_Problem description_.
Write out every record again, exactly.

_Provided records_.

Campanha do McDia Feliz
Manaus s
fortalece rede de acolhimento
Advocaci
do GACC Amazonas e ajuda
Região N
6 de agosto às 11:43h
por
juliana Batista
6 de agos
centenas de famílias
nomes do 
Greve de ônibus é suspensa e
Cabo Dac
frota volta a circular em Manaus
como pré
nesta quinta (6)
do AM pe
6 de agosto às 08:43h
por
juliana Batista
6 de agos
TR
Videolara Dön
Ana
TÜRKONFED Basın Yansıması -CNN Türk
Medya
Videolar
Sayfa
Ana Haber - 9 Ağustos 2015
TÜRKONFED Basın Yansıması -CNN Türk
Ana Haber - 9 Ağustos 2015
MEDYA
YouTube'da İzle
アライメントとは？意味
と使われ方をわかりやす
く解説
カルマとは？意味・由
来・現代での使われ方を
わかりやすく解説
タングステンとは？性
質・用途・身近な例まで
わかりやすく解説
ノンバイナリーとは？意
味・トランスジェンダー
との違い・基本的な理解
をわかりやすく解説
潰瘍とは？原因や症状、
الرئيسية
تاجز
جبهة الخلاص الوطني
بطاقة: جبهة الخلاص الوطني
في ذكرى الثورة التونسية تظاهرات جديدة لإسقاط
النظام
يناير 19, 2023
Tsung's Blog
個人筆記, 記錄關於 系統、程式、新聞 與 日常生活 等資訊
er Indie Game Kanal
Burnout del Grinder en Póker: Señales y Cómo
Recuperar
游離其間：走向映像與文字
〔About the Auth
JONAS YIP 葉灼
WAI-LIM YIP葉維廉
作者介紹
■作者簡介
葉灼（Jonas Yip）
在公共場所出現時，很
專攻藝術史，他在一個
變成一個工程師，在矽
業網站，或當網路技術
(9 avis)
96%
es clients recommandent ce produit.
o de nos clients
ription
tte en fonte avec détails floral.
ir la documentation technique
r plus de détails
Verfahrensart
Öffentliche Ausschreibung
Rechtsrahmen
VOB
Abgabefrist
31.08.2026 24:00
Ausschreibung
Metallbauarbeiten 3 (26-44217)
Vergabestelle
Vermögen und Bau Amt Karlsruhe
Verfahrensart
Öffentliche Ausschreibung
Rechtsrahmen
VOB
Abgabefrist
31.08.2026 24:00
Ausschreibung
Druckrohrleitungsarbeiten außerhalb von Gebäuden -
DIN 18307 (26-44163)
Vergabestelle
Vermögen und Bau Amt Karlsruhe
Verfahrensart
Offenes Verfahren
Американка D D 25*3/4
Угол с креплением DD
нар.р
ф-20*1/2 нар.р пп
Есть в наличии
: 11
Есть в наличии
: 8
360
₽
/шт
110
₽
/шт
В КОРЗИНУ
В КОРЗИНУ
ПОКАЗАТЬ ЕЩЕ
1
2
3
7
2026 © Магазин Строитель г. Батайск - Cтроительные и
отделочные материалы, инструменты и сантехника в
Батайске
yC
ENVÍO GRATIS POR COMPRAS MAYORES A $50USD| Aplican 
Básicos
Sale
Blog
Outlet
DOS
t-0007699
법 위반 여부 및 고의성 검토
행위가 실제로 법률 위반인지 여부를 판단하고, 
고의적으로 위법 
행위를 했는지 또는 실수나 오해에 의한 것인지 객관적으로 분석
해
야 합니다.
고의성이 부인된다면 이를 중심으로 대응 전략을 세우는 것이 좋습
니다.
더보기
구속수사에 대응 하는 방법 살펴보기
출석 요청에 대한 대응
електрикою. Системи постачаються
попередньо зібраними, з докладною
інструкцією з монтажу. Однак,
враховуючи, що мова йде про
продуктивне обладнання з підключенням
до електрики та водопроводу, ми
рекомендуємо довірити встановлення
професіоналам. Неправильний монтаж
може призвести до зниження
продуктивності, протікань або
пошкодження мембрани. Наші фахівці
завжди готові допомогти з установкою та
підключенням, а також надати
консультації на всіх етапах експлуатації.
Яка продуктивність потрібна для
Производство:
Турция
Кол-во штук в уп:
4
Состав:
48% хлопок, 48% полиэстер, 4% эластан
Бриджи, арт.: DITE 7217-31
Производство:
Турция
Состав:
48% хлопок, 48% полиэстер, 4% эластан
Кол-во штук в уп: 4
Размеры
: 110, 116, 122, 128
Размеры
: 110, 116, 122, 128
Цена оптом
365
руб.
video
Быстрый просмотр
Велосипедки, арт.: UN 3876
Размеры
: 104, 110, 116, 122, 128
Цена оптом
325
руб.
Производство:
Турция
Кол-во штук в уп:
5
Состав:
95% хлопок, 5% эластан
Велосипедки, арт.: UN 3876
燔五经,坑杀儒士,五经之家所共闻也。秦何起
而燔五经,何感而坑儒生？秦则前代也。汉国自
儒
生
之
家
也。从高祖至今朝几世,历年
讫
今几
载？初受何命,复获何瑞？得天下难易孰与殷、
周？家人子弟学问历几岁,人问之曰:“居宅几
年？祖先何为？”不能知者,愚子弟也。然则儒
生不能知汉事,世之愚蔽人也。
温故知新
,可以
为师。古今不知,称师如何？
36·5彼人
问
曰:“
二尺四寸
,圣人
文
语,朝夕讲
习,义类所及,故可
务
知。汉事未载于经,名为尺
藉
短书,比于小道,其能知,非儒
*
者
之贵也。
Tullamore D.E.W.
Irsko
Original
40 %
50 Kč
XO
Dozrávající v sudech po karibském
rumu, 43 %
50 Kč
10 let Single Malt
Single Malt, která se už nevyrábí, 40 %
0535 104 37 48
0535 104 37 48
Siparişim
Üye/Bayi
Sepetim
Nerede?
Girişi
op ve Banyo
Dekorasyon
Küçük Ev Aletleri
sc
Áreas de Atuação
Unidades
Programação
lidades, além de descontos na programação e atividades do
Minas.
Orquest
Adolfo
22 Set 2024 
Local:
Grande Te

_Problem solution_.
Campanha do McDia Feliz
Manaus s
fortalece rede de acolhimento
Advocaci
do GACC Amazonas e ajuda
Região N
6 de agosto às 11:43h
por
juliana Batista
6 de agos
centenas de famílias
nomes do 
Greve de ônibus é suspensa e
Cabo Dac
frota volta a circular em Manaus
como pré
nesta quinta (6)
do AM pe
6 de agosto às 08:43h
por
juliana Batista
6 de agos
TR
Videolara Dön
Ana
TÜRKONFED Basın Yansıması -CNN Türk
Medya
Videolar
Sayfa
Ana Haber - 9 Ağustos 2015
TÜRKONFED Basın Yansıması -CNN Türk
Ana Haber - 9 Ağustos 2015
MEDYA
YouTube'da İzle
アライメントとは？意味
と使われ方をわかりやす
く解説
カルマとは？意味・由
来・現代での使われ方を
わかりやすく解説
タングステンとは？性
質・用途・身近な例まで
わかりやすく解説
ノンバイナリーとは？意
味・トランスジェンダー
との違い・基本的な理解
をわかりやすく解説
潰瘍とは？原因や症状、
الرئيسية
تاجز
جبهة الخلاص الوطني
بطاقة: جبهة الخلاص الوطني
في ذكرى الثورة التونسية تظاهرات جديدة لإسقاط
النظام
يناير 19, 2023
Tsung's Blog
個人筆記, 記錄關於 系統、程式、新聞 與 日常生活 等資訊
er Indie Game Kanal
Burnout del Grinder en Póker: Señales y Cómo
Recuperar
游離其間：走向映像與文字
〔About the Auth
JONAS YIP 葉灼
WAI-LIM YIP葉維廉
作者介紹
■作者簡介
葉灼（Jonas Yip）
在公共場所出現時，很
專攻藝術史，他在一個
變成一個工程師，在矽
業網站，或當網路技術
(9 avis)
96%
es clients recommandent ce produit.
o de nos clients
ription
tte en fonte avec détails floral.
ir la documentation technique
r plus de détails
Verfahrensart
Öffentliche Ausschreibung
Rechtsrahmen
VOB
Abgabefrist
31.08.2026 24:00
Ausschreibung
Metallbauarbeiten 3 (26-44217)
Vergabestelle
Vermögen und Bau Amt Karlsruhe
Verfahrensart
Öffentliche Ausschreibung
Rechtsrahmen
VOB
Abgabefrist
31.08.2026 24:00
Ausschreibung
Druckrohrleitungsarbeiten außerhalb von Gebäuden -
DIN 18307 (26-44163)
Vergabestelle
Vermögen und Bau Amt Karlsruhe
Verfahrensart
Offenes Verfahren
Американка D D 25*3/4
Угол с креплением DD
нар.р
ф-20*1/2 нар.р пп
Есть в наличии
: 11
Есть в наличии
: 8
360
₽
/шт
110
₽
/шт
В КОРЗИНУ
В КОРЗИНУ
ПОКАЗАТЬ ЕЩЕ
1
2
3
7
2026 © Магазин Строитель г. Батайск - Cтроительные и
отделочные материалы, инструменты и сантехника в
Батайске
yC
ENVÍO GRATIS POR COMPRAS MAYORES A $50USD| Aplican 
Básicos
Sale
Blog
Outlet
DOS
t-0007699
법 위반 여부 및 고의성 검토
행위가 실제로 법률 위반인지 여부를 판단하고, 
고의적으로 위법 
행위를 했는지 또는 실수나 오해에 의한 것인지 객관적으로 분석
해
야 합니다.
고의성이 부인된다면 이를 중심으로 대응 전략을 세우는 것이 좋습
니다.
더보기
구속수사에 대응 하는 방법 살펴보기
출석 요청에 대한 대응
електрикою. Системи постачаються
попередньо зібраними, з докладною
інструкцією з монтажу. Однак,
враховуючи, що мова йде про
продуктивне обладнання з підключенням
до електрики та водопроводу, ми
рекомендуємо довірити встановлення
професіоналам. Неправильний монтаж
може призвести до зниження
продуктивності, протікань або
пошкодження мембрани. Наші фахівці
завжди готові допомогти з установкою та
підключенням, а також надати
консультації на всіх етапах експлуатації.
Яка продуктивність потрібна для
Производство:
Турция
Кол-во штук в уп:
4
Состав:
48% хлопок, 48% полиэстер, 4% эластан
Бриджи, арт.: DITE 7217-31
Производство:
Турция
Состав:
48% хлопок, 48% полиэстер, 4% эластан
Кол-во штук в уп: 4
Размеры
: 110, 116, 122, 128
Размеры
: 110, 116, 122, 128
Цена оптом
365
руб.
video
Быстрый просмотр
Велосипедки, арт.: UN 3876
Размеры
: 104, 110, 116, 122, 128
Цена оптом
325
руб.
Производство:
Турция
Кол-во штук в уп:
5
Состав:
95% хлопок, 5% эластан
Велосипедки, арт.: UN 3876
燔五经,坑杀儒士,五经之家所共闻也。秦何起
而燔五经,何感而坑儒生？秦则前代也。汉国自
儒
生
之
家
也。从高祖至今朝几世,历年
讫
今几
载？初受何命,复获何瑞？得天下难易孰与殷、
周？家人子弟学问历几岁,人问之曰:“居宅几
年？祖先何为？”不能知者,愚子弟也。然则儒
生不能知汉事,世之愚蔽人也。
温故知新
,可以
为师。古今不知,称师如何？
36·5彼人
问
曰:“
二尺四寸
,圣人
文
语,朝夕讲
习,义类所及,故可
务
知。汉事未载于经,名为尺
藉
短书,比于小道,其能知,非儒
*
者
之贵也。
Tullamore D.E.W.
Irsko
Original
40 %
50 Kč
XO
Dozrávající v sudech po karibském
rumu, 43 %
50 Kč
10 let Single Malt
Single Malt, která se už nevyrábí, 40 %
0535 104 37 48
0535 104 37 48
Siparişim
Üye/Bayi
Sepetim
Nerede?
Girişi
op ve Banyo
Dekorasyon
Küçük Ev Aletleri
sc
Áreas de Atuação
Unidades
Programação
lidades, além de descontos na programação e atividades do
Minas.
Orquest
Adolfo
22 Set 2024 
Local:
Grande Te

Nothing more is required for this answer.